Die lächerliche Finsternis macht Spaß
Die Reise der beiden von Frauen gespielten Soldaten führt sie immer weiter in die Finsternis, in eine Dunkelheit, die voller Schrecken ist. Krasanovskys Inszenierung ist eine Konfrontation mit dem Fremden und damit, wie wenig wir es verstehen: „Es ist nicht so, dass man dem Zuschauer ungut kommen will, sondern es geht den Darstellern um gute Darstellung. Trotzdem finde ich auch, dass bei Lotz ganz wichtig ist, dass der Abend momentweise auch lustig ist.“
Frauen die Männer spielen deren Rollen sich „auflösen“
Aline-Sarah Kunisch spielt einen der beiden Soldaten, die den durchgedrehten Oberleutnant in den Regenwäldern von Afghanistan liquidieren sollen: „Es ist eine Beschäftigung mit dem Fremden, mit dem, was wir nicht verstehen.“ Als Frau einen Mann zu spielen war nicht schwierig. Etwas anders aber schon, so Kunisch: „Einmal, diese Figur zu finden, diese klar strukturierte, diesen Bundeswehrsoldaten, der seinen Auftrag erfüllen will, sich auf diese Reise macht und überrascht wird von dem Fremden. Diese Verwunderung, die seine Struktur sich auflösen lässt.“
Gewissheiten werden immer brüchiger
In der Begegnung der beiden Soldaten erweisen sich langsam aber sicher alle Gewissheiten darüber, wie das Leben und die Welt zu sein hat, als brüchig. Vor Beginn der völligen Wildnis erreichen sie die letzte richtige Station. Geführt wird sie von italienischen Blauhelmsoldaten. Der Umgang mit den Eingeborenen spottet jeder Beschreibung, nichts hat sich seit den frühen Zeiten des Kolonialismus geändert. Sie bauen in den Wäldern unter Tage Coltan ab, das für die Herstellung von Handys gebraucht wird.

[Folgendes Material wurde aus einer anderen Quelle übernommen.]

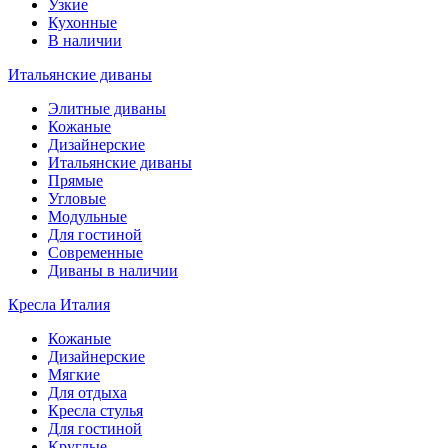
Узкие
Кухонные
В наличии
Итальянские диваны
Элитные диваны
Кожаные
Дизайнерские
Итальянские диваны
Прямые
Угловые
Модульные
Для гостиной
Современные
Диваны в наличии
Кресла Италия
Кожаные
Дизайнерские
Мягкие
Для отдыха
Кресла стулья
Для гостиной
Круглые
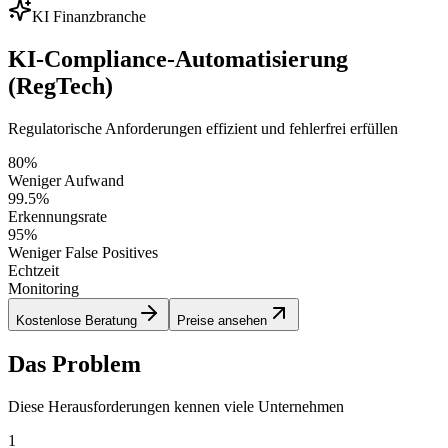
KI Finanzbranche
KI-Compliance-Automatisierung
(RegTech)
Regulatorische Anforderungen effizient und fehlerfrei erfüllen
80%
Weniger Aufwand
99.5%
Erkennungsrate
95%
Weniger False Positives
Echtzeit
Monitoring
Kostenlose Beratung
Preise ansehen
Das Problem
Diese Herausforderungen kennen viele Unternehmen
1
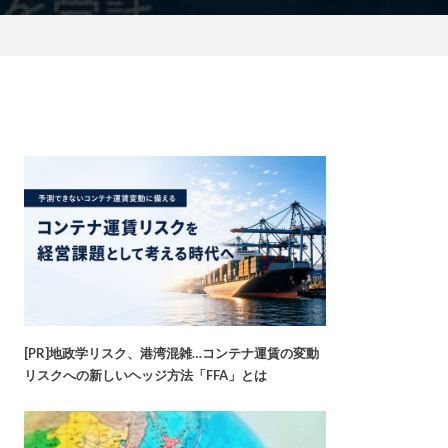
[PR]地政学リスク、港湾混雑…コンテナ運賃の変動
リスクへの新しいヘッジ方法「FFA」とは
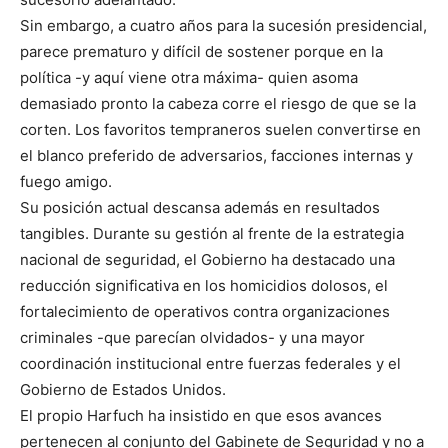
Sin embargo, a cuatro años para la sucesión presidencial,
parece prematuro y difícil de sostener porque en la
política -y aquí viene otra máxima- quien asoma
demasiado pronto la cabeza corre el riesgo de que se la
corten. Los favoritos tempraneros suelen convertirse en
el blanco preferido de adversarios, facciones internas y
fuego amigo.
Su posición actual descansa además en resultados
tangibles. Durante su gestión al frente de la estrategia
nacional de seguridad, el Gobierno ha destacado una
reducción significativa en los homicidios dolosos, el
fortalecimiento de operativos contra organizaciones
criminales -que parecían olvidados- y una mayor
coordinación institucional entre fuerzas federales y el
Gobierno de Estados Unidos.
El propio Harfuch ha insistido en que esos avances
pertenecen al conjunto del Gabinete de Seguridad y no a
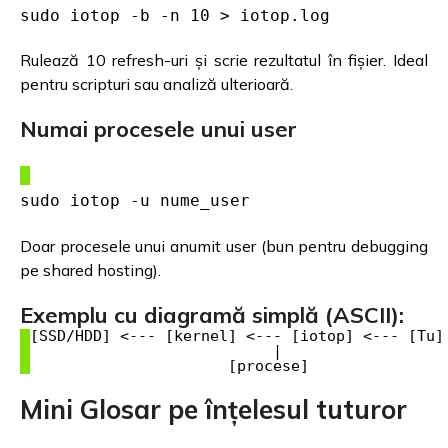
sudo iotop -b -n 10 > iotop.log
Rulează 10 refresh-uri și scrie rezultatul în fișier. Ideal
pentru scripturi sau analiză ulterioară.
Numai procesele unui user
sudo iotop -u nume_user
Doar procesele unui anumit user (bun pentru debugging
pe shared hosting).
Exemplu cu diagramă simplă (ASCII):
[SSD/HDD] <--- [kernel] <--- [iotop] <--- [Tu]

                           |

Mini Glosar pe înțelesul tuturor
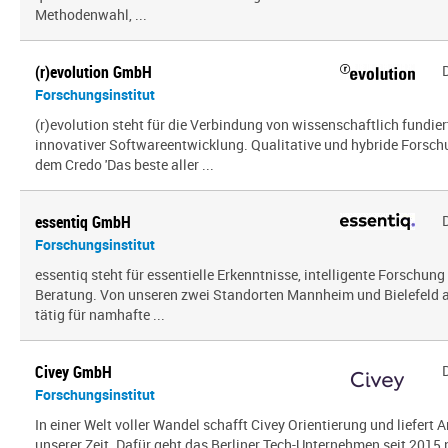
Methodenwahl, ...
(r)evolution GmbH
Forschungsinstitut
(r)evolution steht für die Verbindung von wissenschaftlich fundie
innovativer Softwareentwicklung. Qualitative und hybride Forsc
dem Credo 'Das beste aller ...
essentiq GmbH
Forschungsinstitut
essentiq steht für essentielle Erkenntnisse, intelligente Forschung
Beratung. Von unseren zwei Standorten Mannheim und Bielefeld a
tätig für namhafte ...
Civey GmbH
Forschungsinstitut
In einer Welt voller Wandel schafft Civey Orientierung und liefert
unserer Zeit. Dafür geht das Berliner Tech-Unternehmen seit 2015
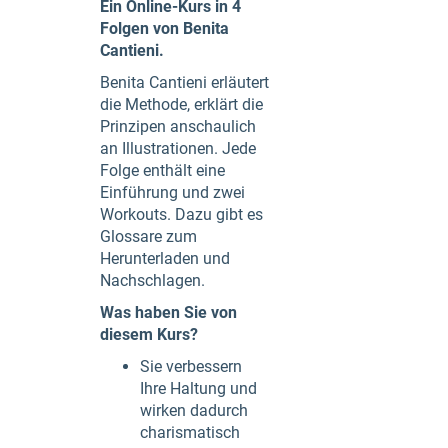
Ein Online-Kurs in 4
Folgen von Benita
Cantieni.
Benita Cantieni erläutert
die Methode, erklärt die
Prinzipen anschaulich
an Illustrationen. Jede
Folge enthält eine
Einführung und zwei
Workouts. Dazu gibt es
Glossare zum
Herunterladen und
Nachschlagen.
Was haben Sie von
diesem Kurs?
Sie verbessern
Ihre Haltung und
wirken dadurch
charismatisch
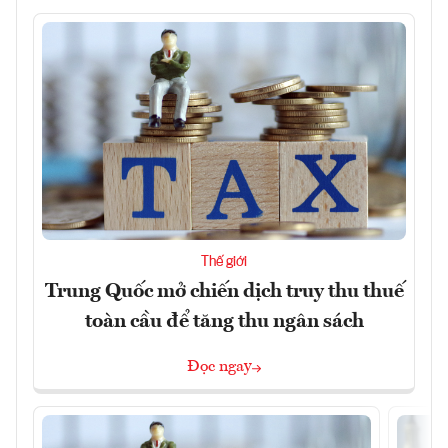
Thế giới
Trung Quốc mở chiến dịch truy thu thuế
toàn cầu để tăng thu ngân sách
Đọc ngay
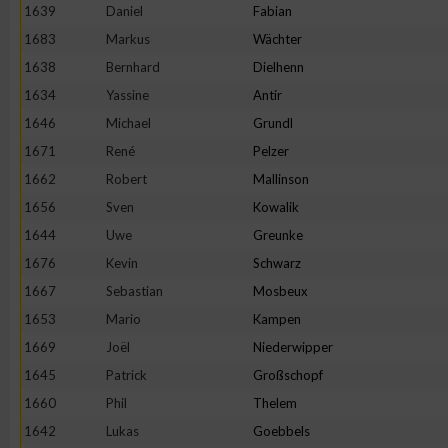
1639
Daniel
Fabian
1683
Markus
Wächter
1638
Bernhard
Dielhenn
1634
Yassine
Antir
1646
Michael
Grundl
1671
René
Pelzer
1662
Robert
Mallinson
1656
Sven
Kowalik
1644
Uwe
Greunke
1676
Kevin
Schwarz
1667
Sebastian
Mosbeux
1653
Mario
Kampen
1669
Joël
Niederwipper
1645
Patrick
Großschopf
1660
Phil
Thelem
1642
Lukas
Goebbels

Mit jeder neuen Begegnung werden Finsternis und Chaos größer, bis hin zu Reverend Lyle Carter, der für die Eingeborenen da sein und ihnen seinen Glauben bringen will, so Krasanovsky: „Jeder hat seine eigene Kolonie mit sich. Es geht in dem Stück auch um das innere Fremdsein.“
Theater soll Wellen schlagen – egal in welche Richtung
Aline-Sarah Kunisch bringt auf den Punkt, worum es wohl allen geht, die bei dieser Produktion mitmachen: „Ich finde nicht, dass Theater dazu da ist, zu moralisieren. Es ist eine Kunstform, die Wellen schlägt. Ich wünsche mir, dass diese Vorstellung beim Publikum Wellen schlagen wird, in welche Richtung auch immer.“
Trash, Poesie und Trauer über das Menschsein
Wolfram Lotz liefert einen eindringlichen Text voller Trash, Poesie und Traurigkeit über die Unfähigkeit, das Fremde wirklich verstehen zu können: Das Grauen eines weit entfernten Krieges, eine andere Kultur, einen anderen Menschen und zuletzt auch sich selbst. 2015 wurde „Die lächerliche Finsternis“ in der Kritikerumfrage von „Theater heute“ zum Stück des Jahres gewählt.